**YOUR GOAL**
The reply must consist of the lines from the first line of the records through the line containing "Document page, 1241x1754 pixels.", copied exactly, with every picture omitted.

Page layout parsing data
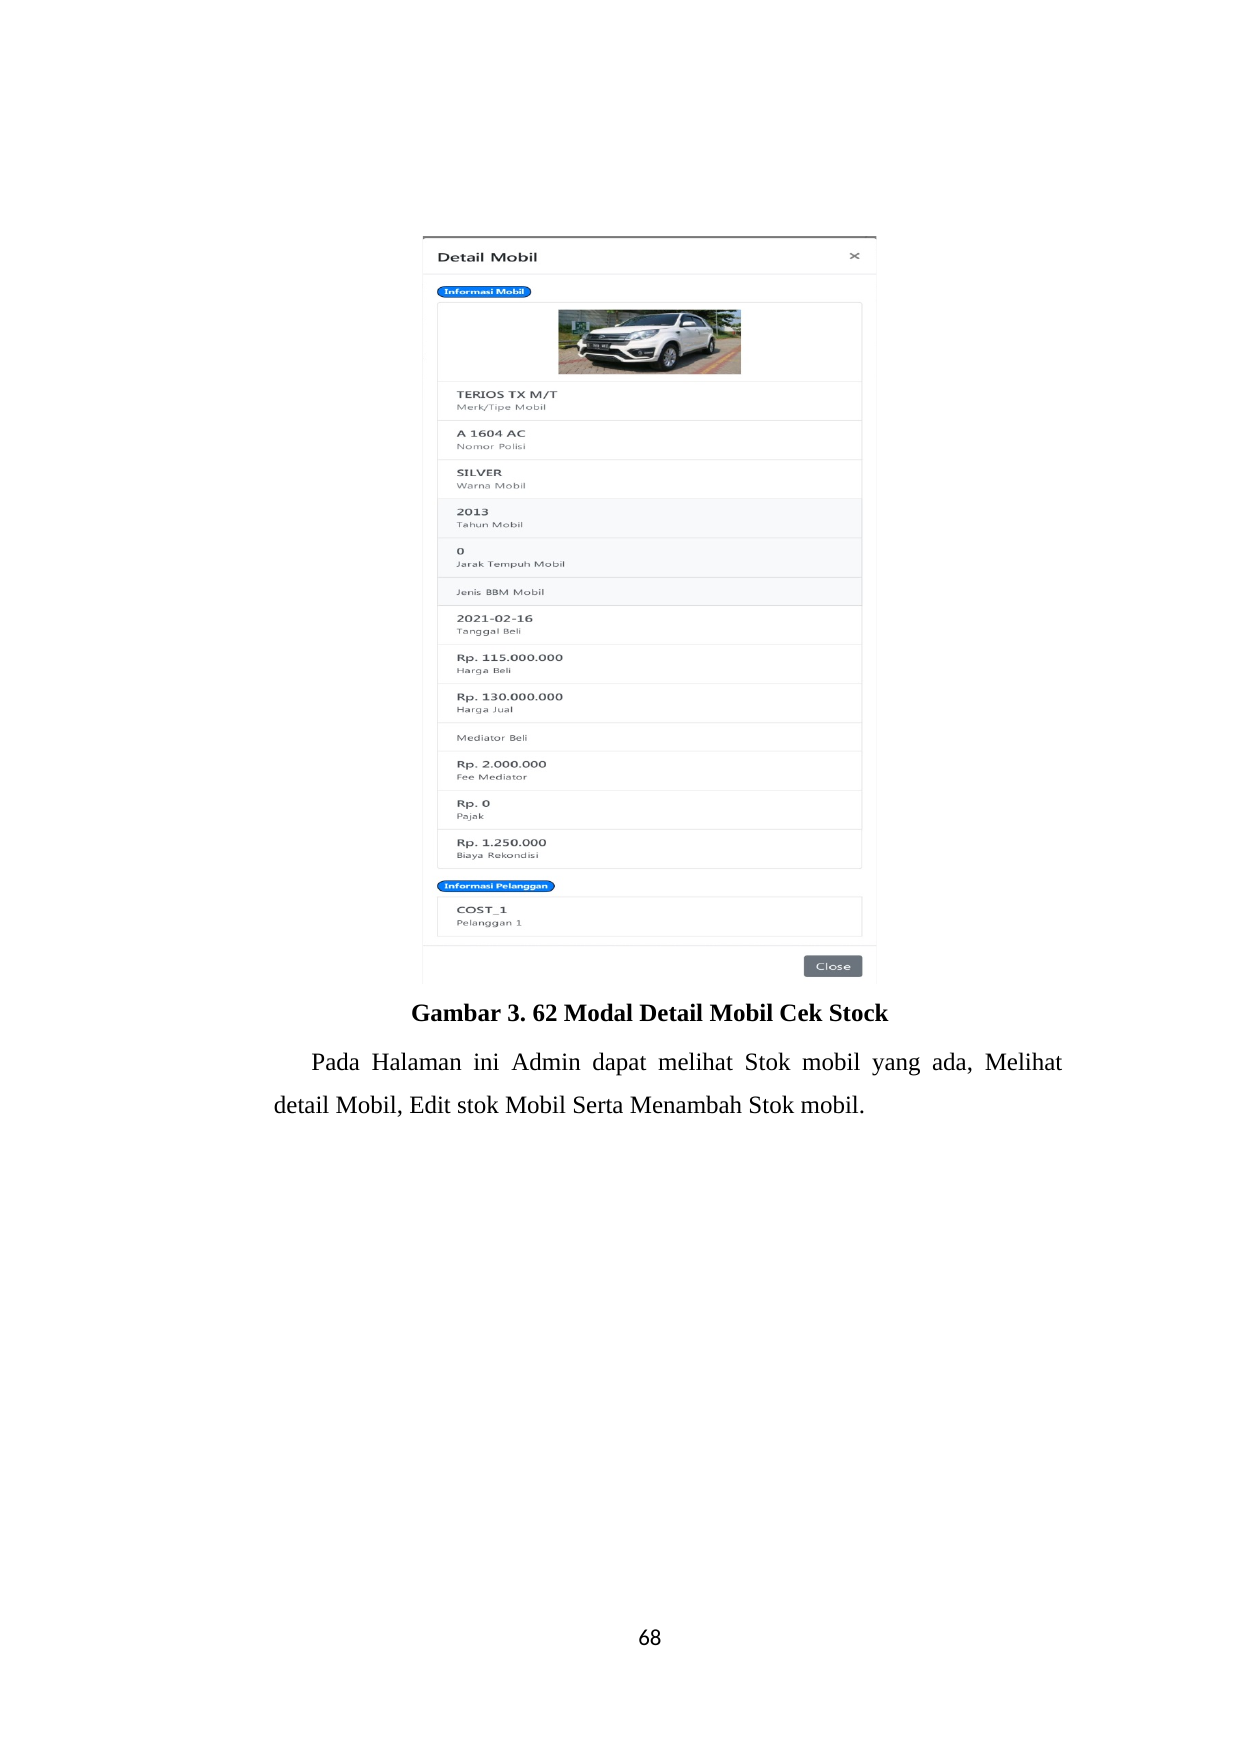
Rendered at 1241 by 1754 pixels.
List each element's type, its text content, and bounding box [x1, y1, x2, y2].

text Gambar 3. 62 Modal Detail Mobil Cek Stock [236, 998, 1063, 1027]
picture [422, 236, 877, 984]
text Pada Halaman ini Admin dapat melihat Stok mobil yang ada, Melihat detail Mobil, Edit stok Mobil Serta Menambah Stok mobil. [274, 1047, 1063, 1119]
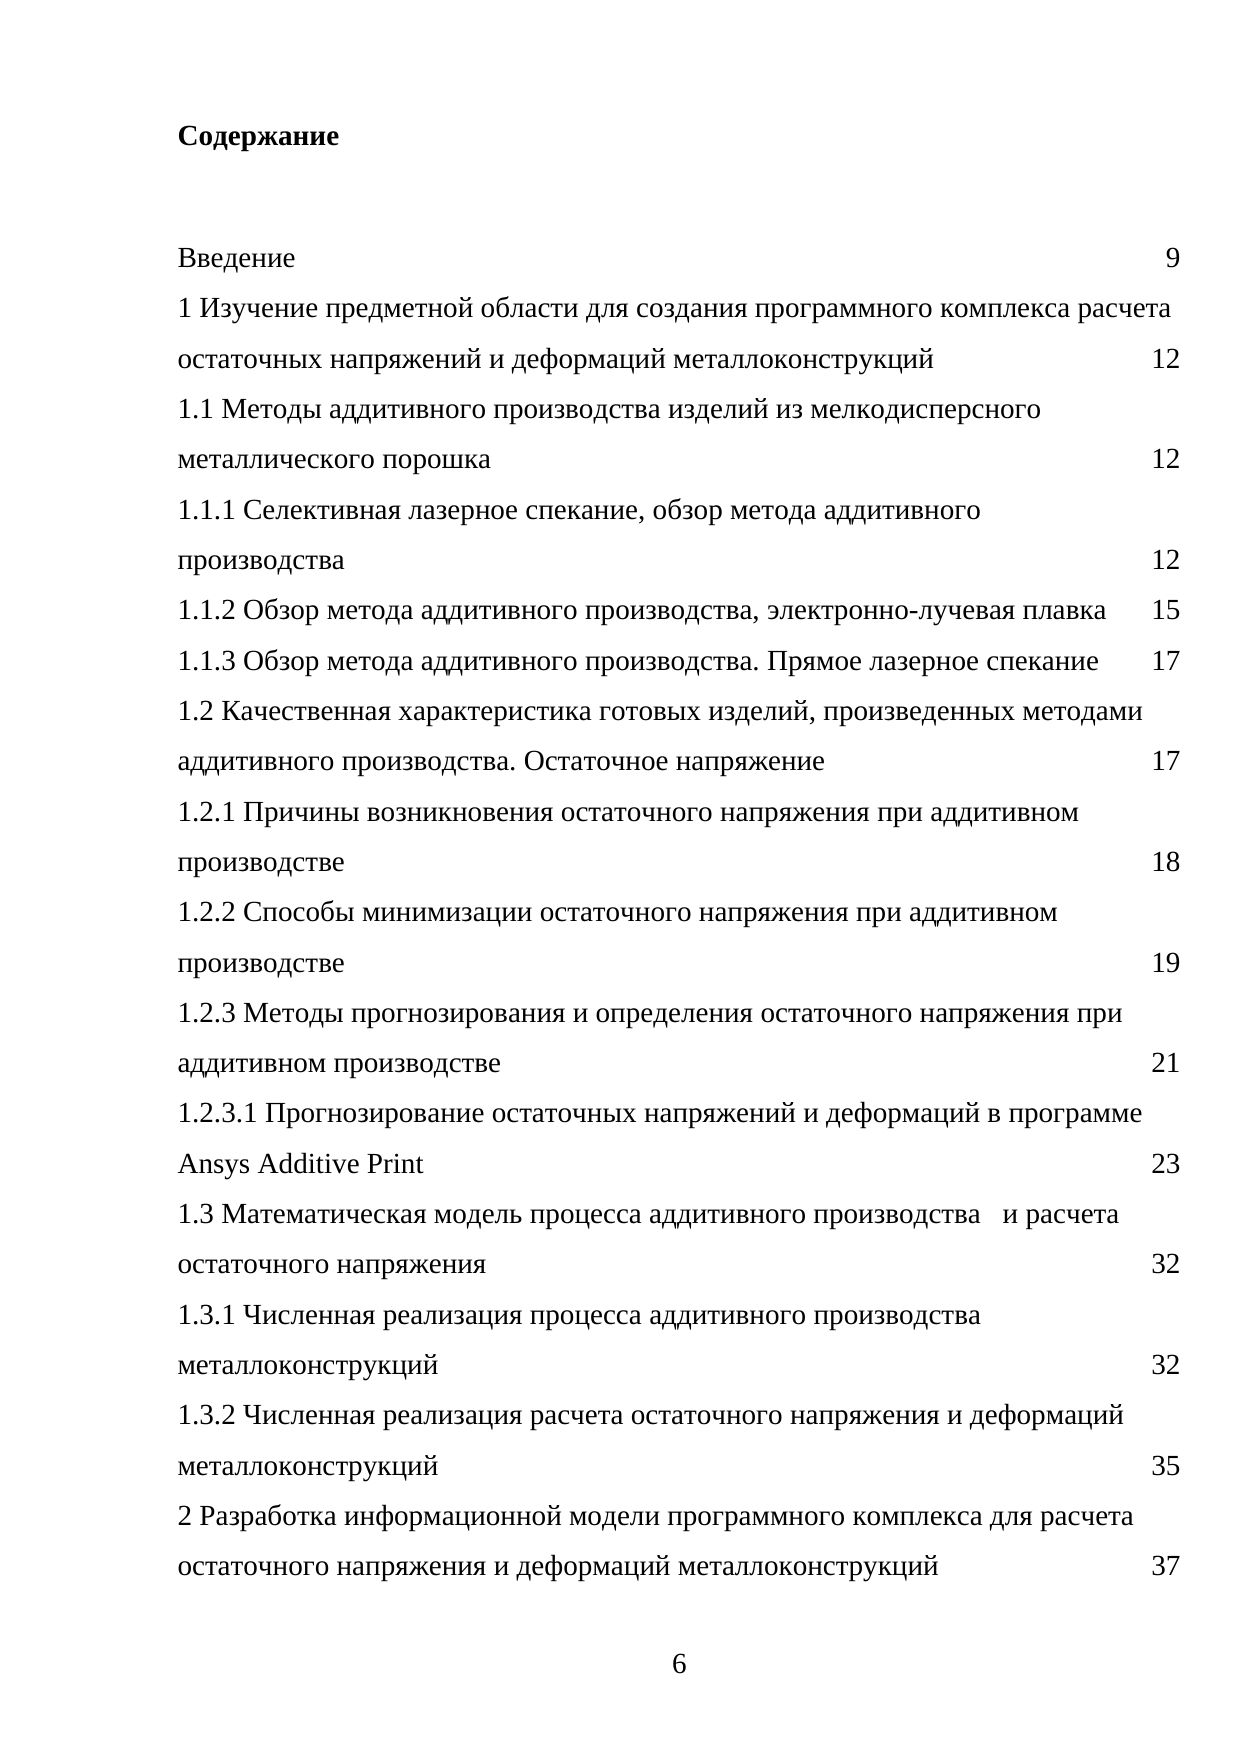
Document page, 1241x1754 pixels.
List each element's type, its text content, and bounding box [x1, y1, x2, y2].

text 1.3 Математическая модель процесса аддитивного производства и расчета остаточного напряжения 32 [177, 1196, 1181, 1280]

**TASK SOLUTION**
Rendered at 1241 by 1754 pixels.
List each element's type, its text content, and bounding box [x1, y1, x2, y2].

text Gambar 3. 62 Modal Detail Mobil Cek Stock [236, 998, 1063, 1027]
picture [422, 236, 877, 984]
text Pada Halaman ini Admin dapat melihat Stok mobil yang ada, Melihat detail Mobil, Edit stok Mobil Serta Menambah Stok mobil. [274, 1047, 1063, 1119]
Document page, 1241x1754 pixels.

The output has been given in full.